I know there will come a day when he is forced to acknowledge the present, and it saddens me even more. His pager only works about half the time now. His car needs increasing amounts of repairs (that he still does himself) to keep running, and even though he is always fixing it up, it still comes plunking down the street with a steady chug that you can hear a mile away. It would make you sad to hear that beautiful yellow car you loved so much sounding like a dying animal. And Father's hair, oh, I'm glad you can never see it. It is thinning and he looks like an old man, his face drawn with lines from squinting so many late nights into the dim light of his green desk lamp. He still has that lamp, along with your picture, and he weeps as he writes letter after letter and wishes, I'm sure (because I do) for closure.

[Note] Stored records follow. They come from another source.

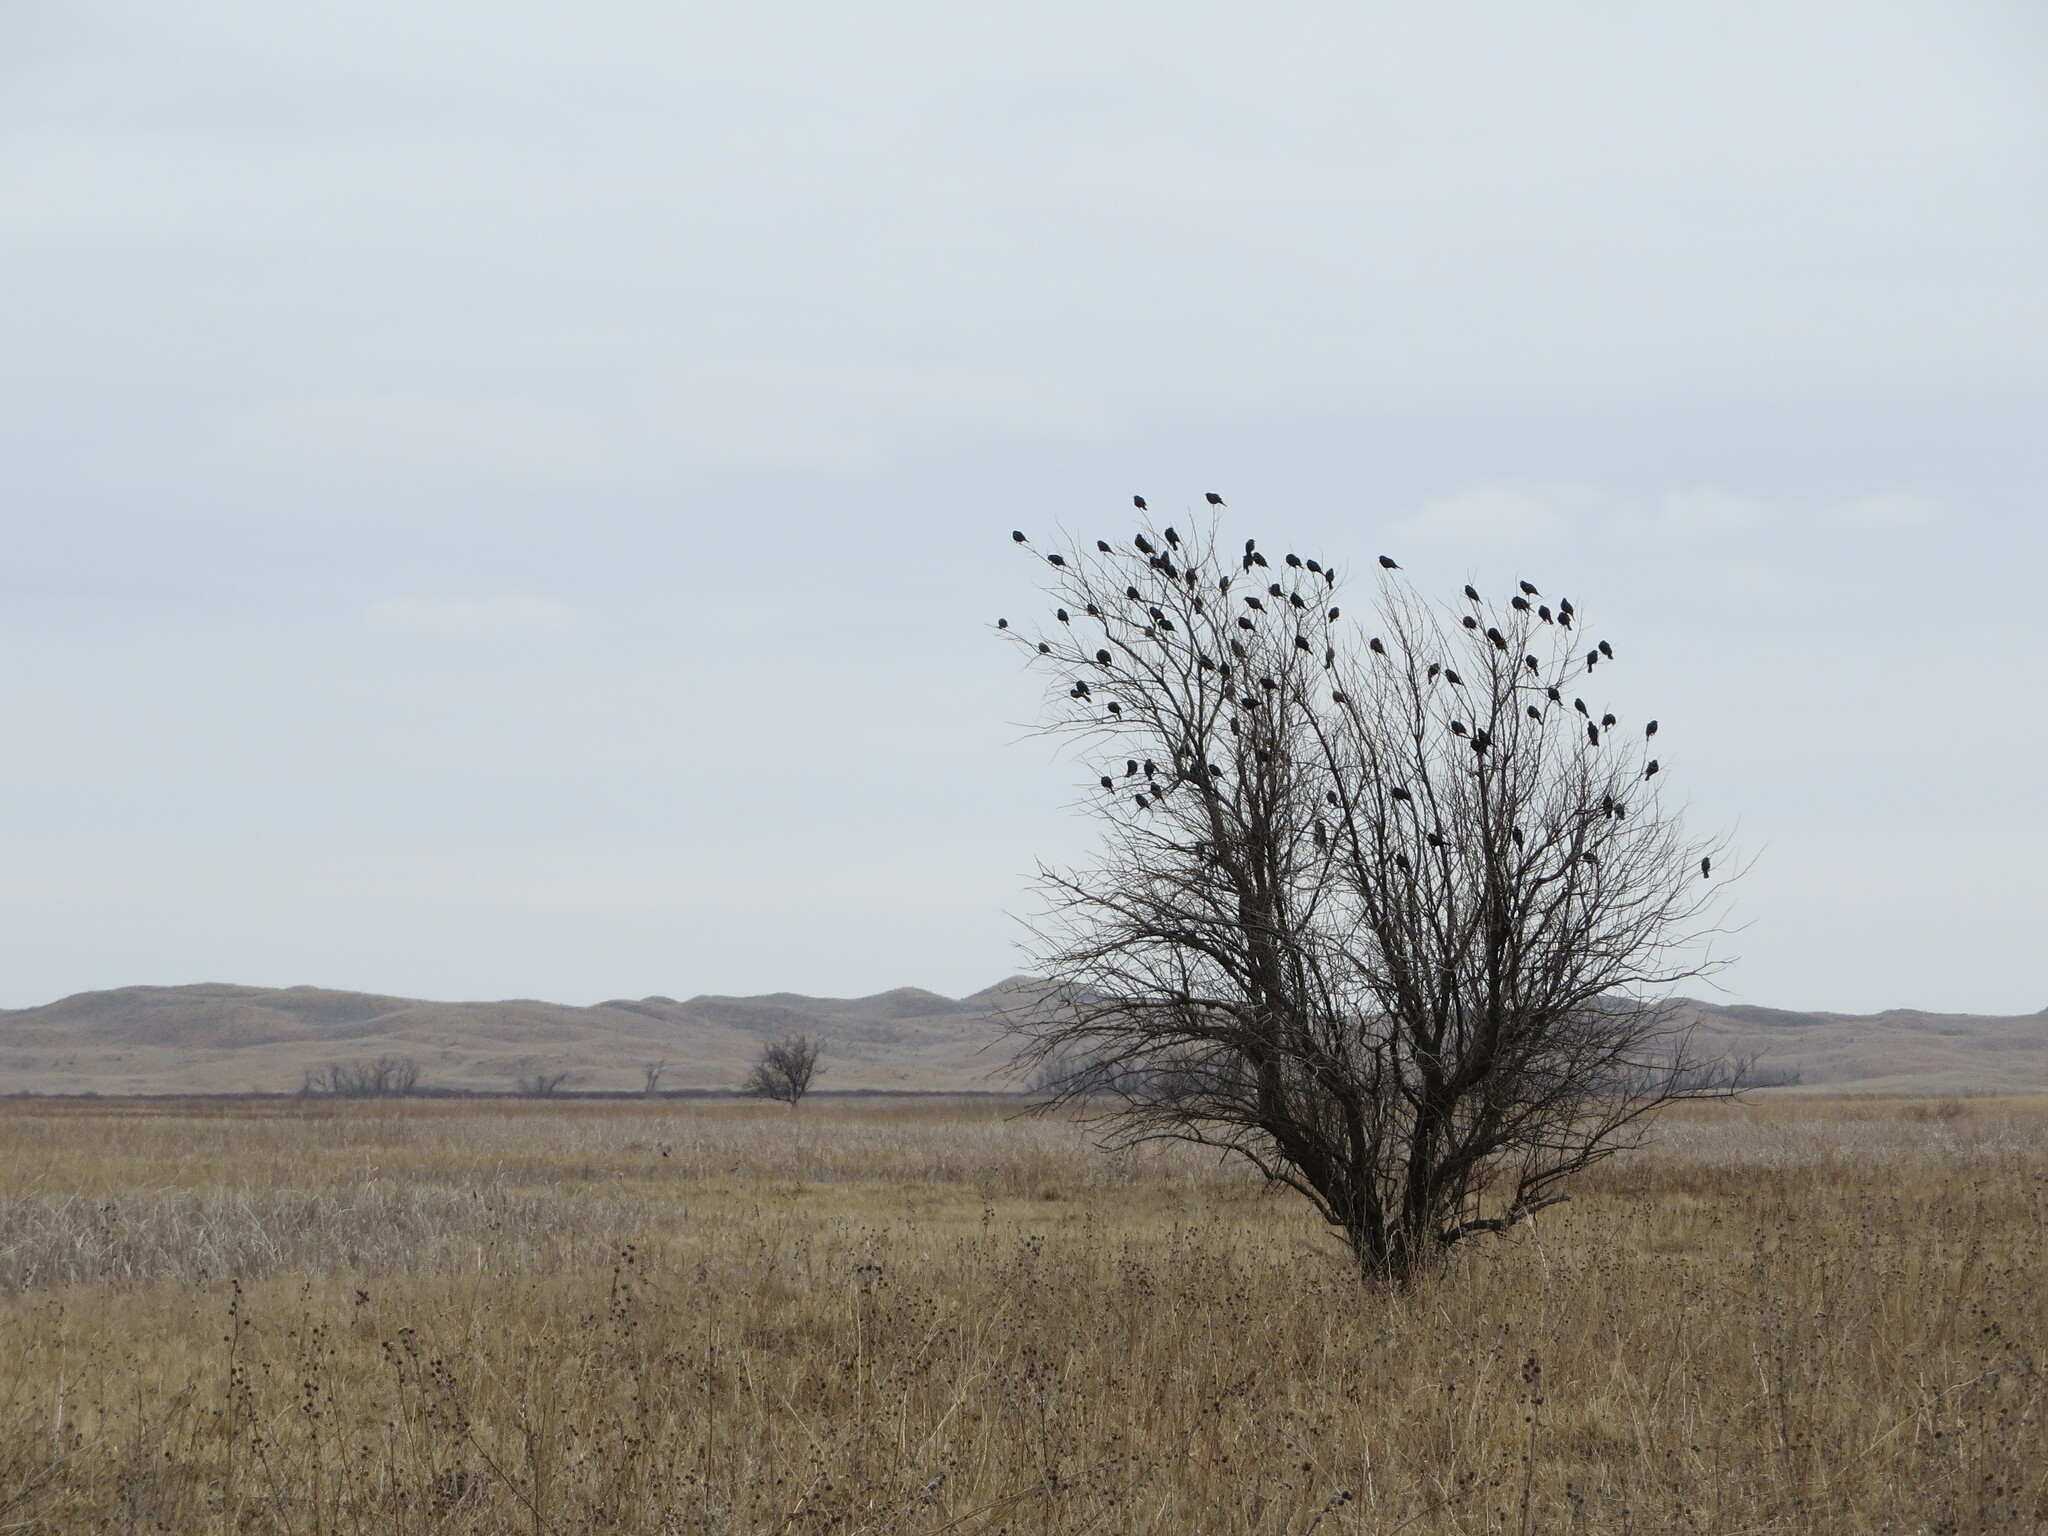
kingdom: Animalia
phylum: Chordata
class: Aves
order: Passeriformes
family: Icteridae
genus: Agelaius
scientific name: Agelaius phoeniceus
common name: Red-winged blackbird
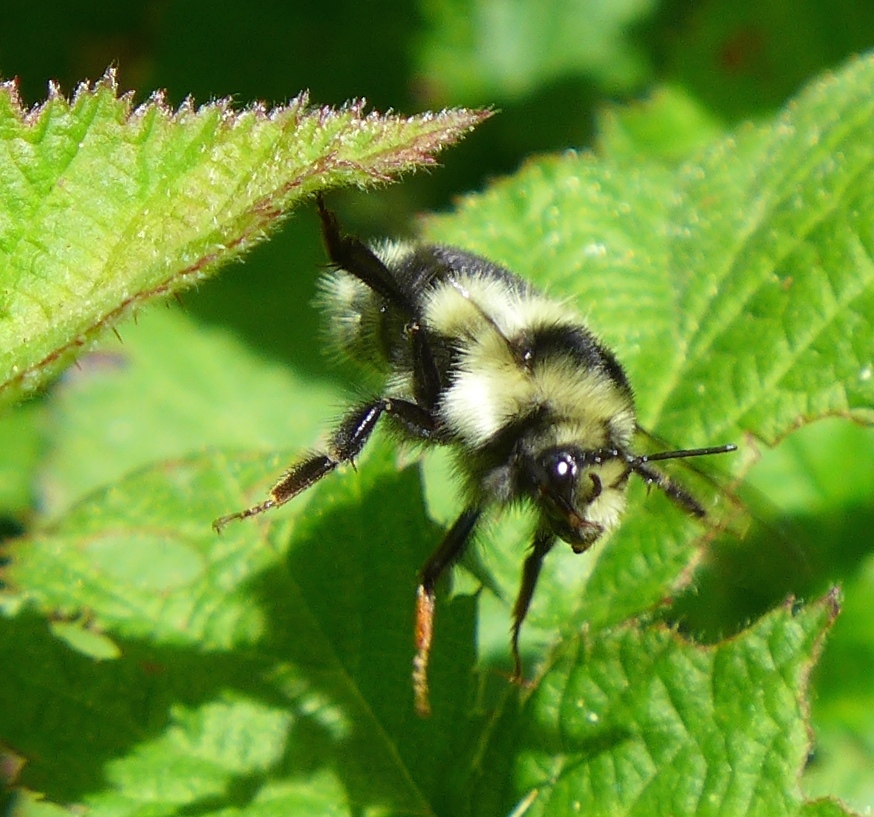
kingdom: Animalia
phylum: Arthropoda
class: Insecta
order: Hymenoptera
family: Apidae
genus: Bombus
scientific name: Bombus melanopygus
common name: Black tail bumble bee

In some ways, I think, that father would be in the present now if you had lived. If there had never been that screech of tires on my twelfth birthday, coming back from the cake store, things would be much different now. I still remember that deafening screech and the way the cake flew from its box and splattered the window. I remember the tears and the eulogy and all the blurry parts I should not, as I was a mere child. Father has repaired the dent in the side of the Chevrolet, has long since replaced the window that your skull broke before it bounced against the dashboard, hard, and gave out like an old watermelon. But I know the scars that are gone from the car still sit on Father's heart and it is still breaking, barely beating with its pain. It was my cake, for my party, the only reason we were in that car in the first place. Father blames me, Mother. He blames me and there is nothing I can do. Things will never be the way they were before, and it makes me feel helpless like the child I was that night. Father's smile is a sneer now and his face looks made of wax. I work beside him in shifts occasionally, and I feel as though I am working pressed against the wall.

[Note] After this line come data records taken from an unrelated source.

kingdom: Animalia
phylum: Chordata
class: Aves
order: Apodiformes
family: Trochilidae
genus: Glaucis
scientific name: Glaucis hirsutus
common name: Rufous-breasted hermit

Mother, I wish you were here now. I feel like a little boy who plays marbles and scrapes his knees and wishes for his mother back. I do not feel like a successful suburbanite who drinks sophisticated drinks in bars and makes small talk with beautiful women, only to leave them hanging and leave alone to drive along the empty roads and ponder why it all went wrong. Father's liver is failing again, and the doctors tell me they could operate, but Father wants to let it be.

In a way, I think he wants to die as you did. I think he wants to leave it all behind. He no longer wants to exist in a world of dodging his only son and soiling heartfelt letters written to a dead women with his bitter tears. Maybe he believes that somewhere out there, after the plane of life falls away, there will be peace for him. Or maybe he is simply tired and no longer wants to try. Something tells me, however, that he gave up a long time ago. But then again, thinking… maybe even if there is nothingness after death, to Father, it is better. Because in life we have to try, and in death he would escape his demons and rest on a cloud of nothing.

Someday, I will run the dealership when father is gone. Something about it makes me feel cold and terrified. I will be in that windowed building with the pretty secretaries and the cheap cars, and father will be in the ground, forever safe from me. He will be, as he has dreamed for years, back in the past.

Only the worms will dare to reprimand him there.